Жених ошеломил ее отвагой и бесстрашием – победить сильнейших гладиаторов Большой Арены! Лукавый Амур посмеялся, выпустив в ее сердце волшебную стрелу, Глория боялась самой себе признаться: неужели, это…любовь? Образ жениха занозой застрял в голове, думала о нем и тихонько восхищалась его глазами. Ничего подобного никогда не видела, в воображении не могла нарисовать такой дивный цвет мужских глаз…
Но, но, но….
«О, я несчастная, несчастная!» - Бессильно падала на ложе. В уши наваждение шептало голосом Аулии Велианы: «Обмани. Он молод. Бабка научит. Все равно твой.» Холодело в душе. «Обмануть? Любовь, мечту, долгожданное счастье?» Значит, себя обмануть. Глория в панике вскакивала с ложа, увидев в нем супружеское. Не достойна она его, не достойна любви. Слишком была гордой и щепетильной дочь Фабиев, чтобы наплевать в душу идеалу.
- .. « Так просто всё. Так сложно всё…- шептала Глория, сложив молитвенно ладони перед мраморной статуэткой богини Юноны, своей покровительницы…- Что будет с нами, кто ответит?...Надеюсь, встретимся ещё…Лишь для тебя живу на свете…– слова сонета рождались легко, но их смысл обжигал сердце страданием. - …А мне так хочется, поверь, момента этого дождаться:… Войти однажды в твою дверь …И никогда не расставаться…»* О, Кай… Как быть нам вместе, как?….Ведь ты ничего не знаешь…
Под утро Кровавого дня, третьего дня праздника Кибелы, измученная бессонницей, Глория заснула, прижав к груди любимую пушистую кошку Дафну…
* * *
…Ночной Рим, погруженный в религиозную скорбь, не спал.
В кромешной тьме многочисленные толпы паломников тянулись к святилищу Великой Матери, чтобы стать свидетелями сотворенного богиней «чуда» – воскрешения Аттиса.
Мать Богов, она же Великая Мать, она же Кибела – чужестранка в Риме. По преданию она прибыла из фригийского города Пессинунта в годы изнурительной войны с Ганнибалом.
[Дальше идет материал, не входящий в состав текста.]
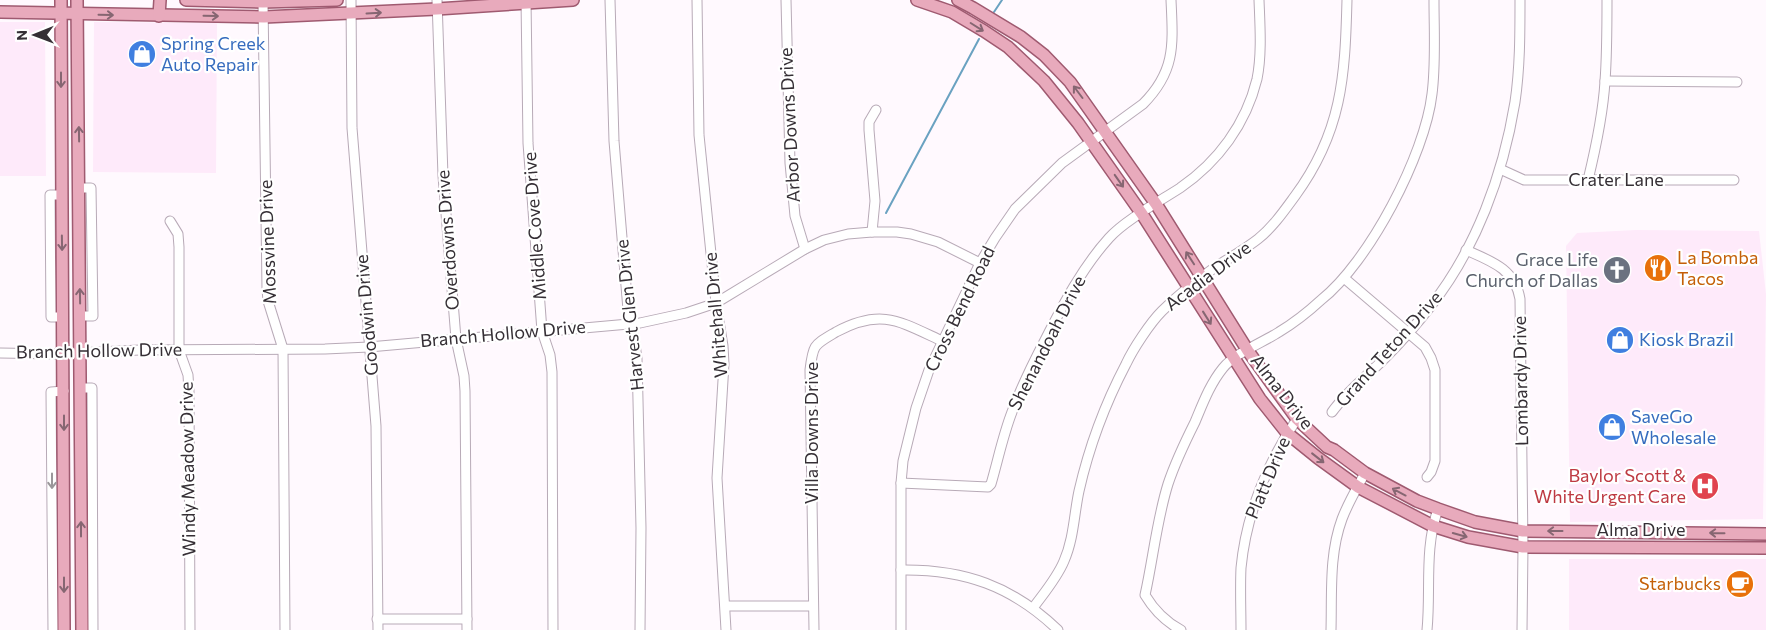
<svg xmlns="http://www.w3.org/2000/svg" width="1766" height="630" viewBox="0 0 1766 630" font-family="Commissioner,sans-serif">
<style>
.commercial{fill:#feeafa}
.lines{fill:none;stroke-linecap:round;stroke-linejoin:round}
.stream{stroke:#6aa2c1;stroke-width:2}
.minor-casing{stroke:#b8aab7;stroke-width:11}
.major-casing{stroke:#9f5a70;stroke-width:14}
.minor{stroke:#fff;stroke-width:9}
.major{stroke:#e8aabc;stroke-width:11}
.oneway{stroke:#866672}
.oneway2{stroke:#9a979a}
.labels{text-anchor:middle;stroke-width:4.5;stroke-linejoin:round;paint-order:stroke}
.shop-label{font-size:18px;fill:#366cbe;stroke:#fff;text-anchor:start}
.street-label{font-size:18px;fill:#352f35;stroke:#fff}
.food-label{font-size:18px;fill:#c56008;stroke:#fff;text-anchor:start}
.worship-label{font-size:18px;fill:#5b616d;stroke:#fff;text-anchor:end}
.health-label{font-size:18px;fill:#be3a42;stroke:#fff;text-anchor:end}
</style>
<rect width="100%" height="100%" fill="#fff9fe"/>
<g class="commercial">
<path d="M0,22H45L46,176H0Z"/>
<path d="M94,22L217,23L216,173L93,172Z"/>
<path d="M1636,230L1759,231L1766,294L1763,519L1570,522L1566,246L1577,233Z"/>
<rect x="1569" y="559" width="197" height="71"/>
</g>
<g class="lines">
<g class="stream">
<path d="M994,12L1002,0"/>
<path d="M886,213L979,39"/>
</g>
<defs>
<g id="minor">
<path d="M351,0L352,128L376,426L378,630"/>
<path d="M437,0L443,176L456,339L464,376L465,391L467,630"/>
<path d="M526,0L528,143L542,331L550,355L552,372L553,630"/>
<path d="M610,0L614,141L629,322L634,338L637,358L641,528L640,630"/>
<path d="M697,0L699,135L716,303L723,346L724,364L717,478L726,630"/>
<path d="M786,0L790,163L795,216L805,249"/>
<path d="M263,2L267,289L268,301L283,349L285,630"/>
<path d="M1605,81L1737,82"/>
<path d="M1500,169L1524,180H1734"/>
<path d="M1588,180C1596,147 1603,115 1605,81C1607,54 1607,27 1607,0"/>
<path d="M79,188H91L93,316H80"/>
<path d="M62,195H50L51,317H63"/>
<path d="M170,221L178,234L179,247V350L188,375L189,391L190,630"/>
<path d="M872,232L875,201L869,130V122L876,110"/>
<path d="M1466,250C1491,261 1515,269 1520,299L1523,547L1522,630"/>
<path d="M1344,278L1425,347L1431,358L1435,370V461L1431,472L1427,477"/>
<path d="M0,353L55,354L140,350L325,349L369,347L640,323L686,313L716,303L805,249L824,240L848,234L872,232H897L911,234L938,242L980,263"/>
<path d="M81,388H92L93,630"/>
<path d="M1332,412C1347,391 1367,376 1385,358C1401,342 1416,325 1430,307C1476,249 1503,175 1515,102C1520,68 1520,34 1520,0"/>
<path d="M901,483L988,487L991,484C998,460 1003,435 1012,412C1021,387 1033,363 1045,340C1064,303 1082,268 1109,238C1124,221 1160,201 1180,188C1218,162 1246,124 1257,79C1262,54 1260,26 1259,0"/>
<path d="M901,570C964,569 1012,586 1058,630"/>
<path d="M726,606H813"/>
<path d="M1033,608C1044,593 1057,578 1064,561C1074,538 1074,514 1079,491C1089,447 1105,404 1126,364C1133,349 1150,323 1162,311C1177,296 1196,281 1214,268C1229,258 1244,250 1258,239C1273,227 1284,211 1295,196C1342,132 1345,77 1347,0"/>
<path d="M377,619H467"/>
<path d="M53,630L51,392L64,391"/>
<path d="M814,630L810,370C813,344 814,345 836,332C881,308 899,321 942,341"/>
<path d="M901,630V483L903,461L916,408L929,370L980,263L995,238L1015,209L1062,163L1143,104C1176,71 1173,44 1171,0"/>
<path d="M1181,630C1166,622 1154,610 1145,595C1153,559 1157,519 1168,484C1175,463 1185,442 1195,422C1203,403 1210,384 1223,368C1235,353 1262,343 1279,332C1294,323 1308,312 1321,300C1369,262 1425,155 1432,94C1436,63 1434,31 1434,0"/>
<path d="M1241,630C1241,610 1240,589 1241,568C1246,515 1267,463 1297,419"/>
<path d="M1331,630C1332,593 1329,554 1342,519C1348,503 1357,488 1365,473"/>
<path d="M1427,630C1431,589 1424,549 1438,509"/>
</g>
<g id="major">
<path d="M61,0L64,630"/>
<path d="M77,0L82,630"/>
<path d="M186,0L263,2L337,0"/>
<path d="M917,0L952,12L984,31L1008,47L1044,81L1078,123L1142,214L1260,399L1287,433L1318,458L1358,487L1433,526L1468,537L1523,547L1766,548"/>
<path d="M958,0L973,8L1021,37L1044,55L1070,82L1156,204L1248,351L1297,419L1327,447L1334,450L1365,473L1417,501L1438,509L1475,522L1523,531L1766,534"/>
<path d="M0,12L264,17L437,9L573,0"/>
<path d="M159,16L160,0"/>
</g>
</defs>
<use href="#minor" class="minor-casing"/>
<use href="#major" class="major-casing"/>
<use href="#minor" class="minor"/>
<use href="#major" class="major"/>
</g>
<defs><path id="oneway-shaft" d="M-6 0H5M1.5-3L5.5 0L1.5 3" fill="none" stroke-width="1.6" stroke-linecap="round" stroke-linejoin="round" transform="scale(1.25)"/></defs>
<g class="oneway">
<use href="#oneway-shaft" transform="translate(374 13) rotate(-3)"/>
<use href="#oneway-shaft" transform="translate(106 15) rotate(1)"/>
<use href="#oneway-shaft" transform="translate(211 16) rotate(1)"/>
<use href="#oneway-shaft" transform="translate(977 27) rotate(32)"/>
<use href="#oneway-shaft" transform="translate(61 80) rotate(90)"/>
<use href="#oneway-shaft" transform="translate(1078 92) rotate(-127)"/>
<use href="#oneway-shaft" transform="translate(79 134) rotate(-91)"/>
<use href="#oneway-shaft" transform="translate(1119 181) rotate(55)"/>
<use href="#oneway-shaft" transform="translate(62 243) rotate(89)"/>
<use href="#oneway-shaft" transform="translate(1190 258) rotate(-123)"/>
<use href="#oneway-shaft" transform="translate(80 296) rotate(-91)"/>
<use href="#oneway-shaft" transform="translate(1207 318) rotate(58)"/>
<use href="#oneway-shaft" transform="translate(64 423) rotate(90)"/>
<use href="#oneway-shaft" transform="translate(1318 458) rotate(38)"/>
<use href="#oneway-shaft" transform="translate(1399 492) rotate(-152)"/>
<use href="#oneway-shaft" transform="translate(81 529) rotate(-90)"/>
<use href="#oneway-shaft" transform="translate(1555 531) rotate(180)"/>
<use href="#oneway-shaft" transform="translate(1717 533) rotate(-179)"/>
<use href="#oneway-shaft" transform="translate(1460 535) rotate(16)"/>
<use href="#oneway-shaft" transform="translate(64 585) rotate(90)"/>
</g>
<use class="oneway2" href="#oneway-shaft" transform="translate(52 481) rotate(90)"/>
<defs>
<symbol id="shop-disc" viewBox="-11 -11 22 22"><circle r="9.5" fill="#3f7fe0" stroke="#fff"/><path d="M-5-2.5h2.3a2.7 3.5 0 0 1 5.4 0H5L5.5 6h-11ZM-1.5-2.5h3a1.5 2.3 0 0 0-3 0Z" fill="#fff"/></symbol>
<symbol id="restaurant-disc" viewBox="-11 -11 22 22"><circle r="9.5" fill="#e8710a" stroke="#fff"/><path d="M-5-6h1v4h1v-4h1v4h1v-4h1v5L-1.5 .5V6h-2V.5L-5-1ZM5-6V6H3V1.5H1.5Q1.5-4 5-6Z" fill="#fff"/></symbol>
<symbol id="church-disc" viewBox="-11 -11 22 22"><circle r="9.5" fill="#6b7280" stroke="#fff"/><path d="M-1.2-6h2.4v3.5h3.3v2.4h-3.3V6h-2.4V-.1h-3.3v-2.4h3.3Z" fill="#fff"/></symbol>
<symbol id="hospital-disc" viewBox="-11 -11 22 22"><circle r="9.5" fill="#e0444e" stroke="#fff"/><path d="M-5-5h3v3.5h4V-5h3V5h-3V1.5h-4V5h-3Z" fill="#fff"/></symbol>
<symbol id="cafe-disc" viewBox="-11 -11 22 22"><circle r="9.5" fill="#e8710a" stroke="#fff"/><path d="M-5.5-4.5H6V0H3Q3 3.5 0 3.5H-2.5Q-5.5 3.5-5.5 0ZM3-3.2v2h1.7v-2ZM-6 4.5H4V6H-6Z" fill="#fff"/></symbol>
</defs>
<g fill-rule="evenodd">
<use href="#shop-disc" x="126" y="38" width="32" height="32"/>
<use href="#restaurant-disc" x="1642" y="252" width="32" height="32"/>
<use href="#church-disc" x="1601" y="254" width="32" height="32"/>
<use href="#shop-disc" x="1604" y="324" width="32" height="32"/>
<use href="#shop-disc" x="1596" y="411" width="32" height="32"/>
<use href="#hospital-disc" x="1689" y="470" width="32" height="32"/>
<use href="#cafe-disc" x="1724" y="568" width="32" height="32"/>
</g>
<g class="labels">
<g class="shop-label">
<text x="161" y="50">Spring Creek<tspan x="161" dy="21">Auto Repair</tspan></text>
<text x="1639" y="346">Kiosk Brazil</text>
<text x="1631" y="423">SaveGo<tspan x="1631" dy="21">Wholesale</tspan></text>
</g>
<g class="street-label">
<text transform="translate(790 125) rotate(-93)" y="6">Arbor Downs Drive</text>
<text x="1616" y="186">Crater Lane</text>
<text transform="translate(535 226) rotate(-94)" y="6">Middle Cove Drive</text>
<text transform="translate(448 240) rotate(-94)" y="6">Overdowns Drive</text>
<text transform="translate(268 242) rotate(-92)" y="6">Mossvine Drive</text>
<text transform="translate(1208 276) rotate(-37)" y="6">Acadia Drive</text>
<text transform="translate(960 309) rotate(-64)" y="6">Cross Bend Road</text>
<text transform="translate(367 315) rotate(-95)" y="6">Goodwin Drive</text>
<text transform="translate(630 315) rotate(-96)" y="6">Harvest Glen Drive</text>
<text transform="translate(716 315) rotate(-95)" y="6">Whitehall Drive</text>
<text transform="translate(503 334) rotate(-5)" y="6">Branch Hollow Drive</text>
<text transform="translate(1047 343) rotate(-63)" y="6">Shenandoah Drive</text>
<text transform="translate(1389 349) rotate(-48)" y="6">Grand Teton Drive</text>
<text transform="translate(99 351) rotate(-1)" y="6">Branch Hollow Drive</text>
<text transform="translate(1521 381) rotate(-91)" y="6">Lombardy Drive</text>
<text transform="translate(1282 392) rotate(52)" y="6">Alma Drive</text>
<text transform="translate(812 433) rotate(-90)" y="6">Villa Downs Drive</text>
<text transform="translate(188 469) rotate(-91)" y="6">Windy Meadow Drive</text>
<text transform="translate(1268 478) rotate(-67)" y="6">Platt Drive</text>
<text x="1641" y="536">Alma Drive</text>
</g>
<g class="food-label">
<text x="1677" y="264">La Bomba<tspan x="1677" dy="21">Tacos</tspan></text>
<text x="1721" y="590" text-anchor="end">Starbucks</text>
</g>
<g class="worship-label">
<text x="1598" y="266">Grace Life<tspan x="1598" dy="21">Church of Dallas</tspan></text>
</g>
<g class="health-label">
<text x="1686" y="482">Baylor Scott &amp;<tspan x="1686" dy="21">White Urgent Care</tspan></text>
</g>
</g>
<g transform="translate(35 35) rotate(269)" stroke="#ffffff" stroke-width="4" paint-order="stroke">
<path d="M0-4L9 19L0 12L-9 19Z" fill="#352f35"/>
<text y="-8" font-size="14" font-weight="bold" text-anchor="middle" fill="#352f35">N</text>
</g>
</svg>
С тех пор в день своего праздника во главе торжественной процессии она «шествовала» к реке Альмон на священное омовение. С воцарением Кибелы в древнем храме Победы Рим подчинился восточным богам и культам.
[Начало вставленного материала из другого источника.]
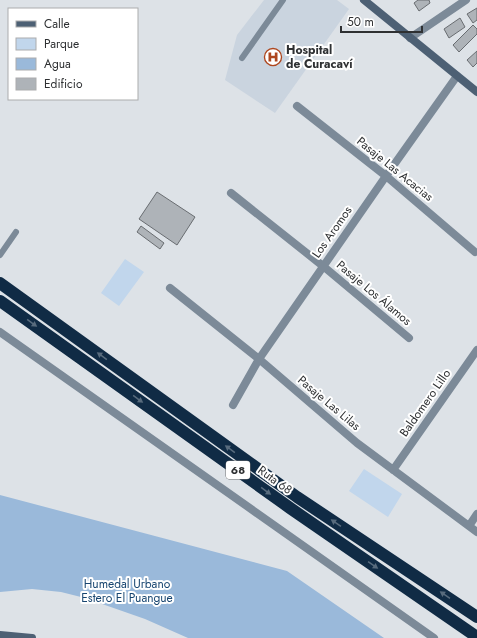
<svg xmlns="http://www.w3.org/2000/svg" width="477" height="638" viewBox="0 0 477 638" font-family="Jost,sans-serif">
<rect width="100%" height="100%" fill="#dde2e7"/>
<!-- built -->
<path fill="#cad4df" d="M264 0H337L349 9 275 113 225 80 237 35Z"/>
<!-- green -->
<path fill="#c1d6ec" d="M125 259 144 272 119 306 101 293Z
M364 469 402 494 388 517 349 491Z"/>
<!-- water -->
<path fill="#9ab9da" d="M0 495 287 571 384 638H188L145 619 85 598 61 592 32 589 0 592Z"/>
<!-- building -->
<path fill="#aeb3b8" stroke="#696d71" d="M418 0H429L430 3 419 11 414 3Z
M477 8V20L473 23 467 14Z
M460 18 465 27 449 38 444 29Z
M473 25 477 29V34L459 52 453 45Z
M477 51V63L473 67 467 60Z
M157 192 195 217 177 245 139 219Z
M141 226 164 243 160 249 137 232Z"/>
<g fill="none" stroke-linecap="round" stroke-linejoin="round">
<!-- lane -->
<path stroke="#7c8a98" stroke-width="6" d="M242 58 283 0
M0 255 16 232"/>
<!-- street -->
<path stroke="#7c8a98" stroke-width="8" d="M410 38 466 0
M297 106 386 176 475 252
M231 193 323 266 409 338
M170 288 259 359 357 443 477 532
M0 332 434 638
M233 405 259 359 386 176 457 76
M393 470 477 350
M469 526 477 514"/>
<!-- secondary -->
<path stroke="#4d6074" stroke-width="8" d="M364 0 477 92
M0 635 32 638"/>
<!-- highway -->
<path stroke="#102b45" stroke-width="12" d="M0 283 297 497 477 617
M0 301 290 508 477 637"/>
</g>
<!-- one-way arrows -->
<defs><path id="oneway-solid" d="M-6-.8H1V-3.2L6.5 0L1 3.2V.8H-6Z"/></defs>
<g fill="#586b7d">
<use href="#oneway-solid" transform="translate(32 323) rotate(36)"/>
<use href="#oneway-solid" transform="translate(102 356) rotate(-144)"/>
<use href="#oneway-solid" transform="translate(138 399) rotate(36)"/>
<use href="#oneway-solid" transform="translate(230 449) rotate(-144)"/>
<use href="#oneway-solid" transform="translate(266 491) rotate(36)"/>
<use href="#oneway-solid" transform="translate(336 523) rotate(-146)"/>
<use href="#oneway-solid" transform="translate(373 565) rotate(35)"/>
<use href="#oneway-solid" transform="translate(445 595) rotate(-146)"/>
</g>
<!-- icons -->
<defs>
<g id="hospital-ring" transform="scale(0.9)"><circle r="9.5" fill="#fff" stroke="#ae471f" stroke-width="1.5"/><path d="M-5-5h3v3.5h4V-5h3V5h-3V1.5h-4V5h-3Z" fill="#ae471f"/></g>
</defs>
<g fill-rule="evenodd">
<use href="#hospital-ring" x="273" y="57"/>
</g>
<g text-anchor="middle" stroke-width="4" stroke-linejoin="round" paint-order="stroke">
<!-- shield labels -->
<rect fill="#fff" stroke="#6d6e70" stroke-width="1" x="226" y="461" width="24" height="18" rx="3"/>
<g font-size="11" font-weight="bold" fill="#2e3032">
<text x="238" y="474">68</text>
</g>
<!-- poi labels -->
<g font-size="12" font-weight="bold" fill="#2e3032" stroke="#fff" text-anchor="start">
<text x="286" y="54">Hospital<tspan x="286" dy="14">de Curacaví</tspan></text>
</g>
<!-- street labels -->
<g font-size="12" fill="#2e3032" stroke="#fff">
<text transform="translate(395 169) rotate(39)" y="4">Pasaje Las Acacias</text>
<text transform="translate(332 232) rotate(-55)" y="4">Los Aromos</text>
<text transform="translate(374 293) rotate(40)" y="4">Pasaje Los Álamos</text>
<text transform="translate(329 403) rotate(40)" y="4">Pasaje Las Lilas</text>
<text transform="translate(425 403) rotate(-55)" y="4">Baldomero Lillo</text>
<text transform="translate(275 480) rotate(36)" y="4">Ruta 68</text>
</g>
<!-- park labels -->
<g font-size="12" fill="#174570" stroke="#fff">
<text x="127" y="588">Humedal Urbano<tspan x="127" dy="14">Estero El Puangue</tspan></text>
</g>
</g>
<!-- legend -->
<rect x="8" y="8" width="130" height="92" fill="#ffffff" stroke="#abacad"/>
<rect x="16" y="21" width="20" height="6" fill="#4d6074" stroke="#abacad"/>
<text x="44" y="28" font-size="12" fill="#2e3032">Calle</text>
<rect x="16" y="38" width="20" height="12" fill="#c1d6ec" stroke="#abacad"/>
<text x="44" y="48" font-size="12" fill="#2e3032">Parque</text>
<rect x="16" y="58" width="20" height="12" fill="#9ab9da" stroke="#abacad"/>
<text x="44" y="68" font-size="12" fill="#2e3032">Agua</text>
<rect x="16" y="78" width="20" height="12" fill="#aeb3b8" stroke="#abacad"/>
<text x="44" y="88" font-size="12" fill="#2e3032">Edificio</text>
<!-- scale -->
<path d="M341 26v6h81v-6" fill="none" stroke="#2e3032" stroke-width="2"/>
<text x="347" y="26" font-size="12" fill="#2e3032" stroke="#ffffff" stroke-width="3" paint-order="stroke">50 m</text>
</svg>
Толпу паломников возглавляли царствующие, их охрана, сенаторы, магистраты, прочие сановники и знатные вельможи. Личная гвардия Волузиана была в полном составе во главе с легатом пропретором Марием Алкивиадом. Под черными плащами с капюшонами, низко надвинутыми на лица, у всех паломников скрывались карнавальные костюмы, а преторианцы были еще в доспехах, при оружии.
Рядом с Каем Валентом шел Талант, бывший Цитус, теперь – домашний раб Мариев. На празднике обязанности Таланта состояли в том, чтобы обеспечить тыл для отступления господина, охраняя его от возможных посягательств со стороны женщин, и составить компанию в таверне.
Господин тихо говорил рабу:
- Было пророчество Сивиллы. Рим тогда свернет шею Ганнибалу, когда воцарится на Палатине Мать Богов, Кибела. Ее привезли в виде куска черного камня, из камня выточили лицо, а фигуру из серебра…
- А потом поставили фигуру на корабль.., он зашел в Тибр и застрял на мелководье…И никто не мог вытащить его… - так же тихо добавил Талант.
- Но-о-о, нашлась тяжеловесная кобыла, некая Клавдия, супруга Квинта, так с помощью своих плотских грехов и вытащила корабль. Богине Кибеле по нраву проститутки, она их покровительница! – усмехнулся Кай Валент, и удивленно спросил - Откуда знаешь?
- Я получил хорошее воспитание, хоть и не рожден римлянином.
- Воспитание у варваров? – Кай Валент засмеялся, забыв, где он.
К ним обернулись впереди идущие.
- Как вам не стыдно, молодежь, вы же нарушаете святость шествия!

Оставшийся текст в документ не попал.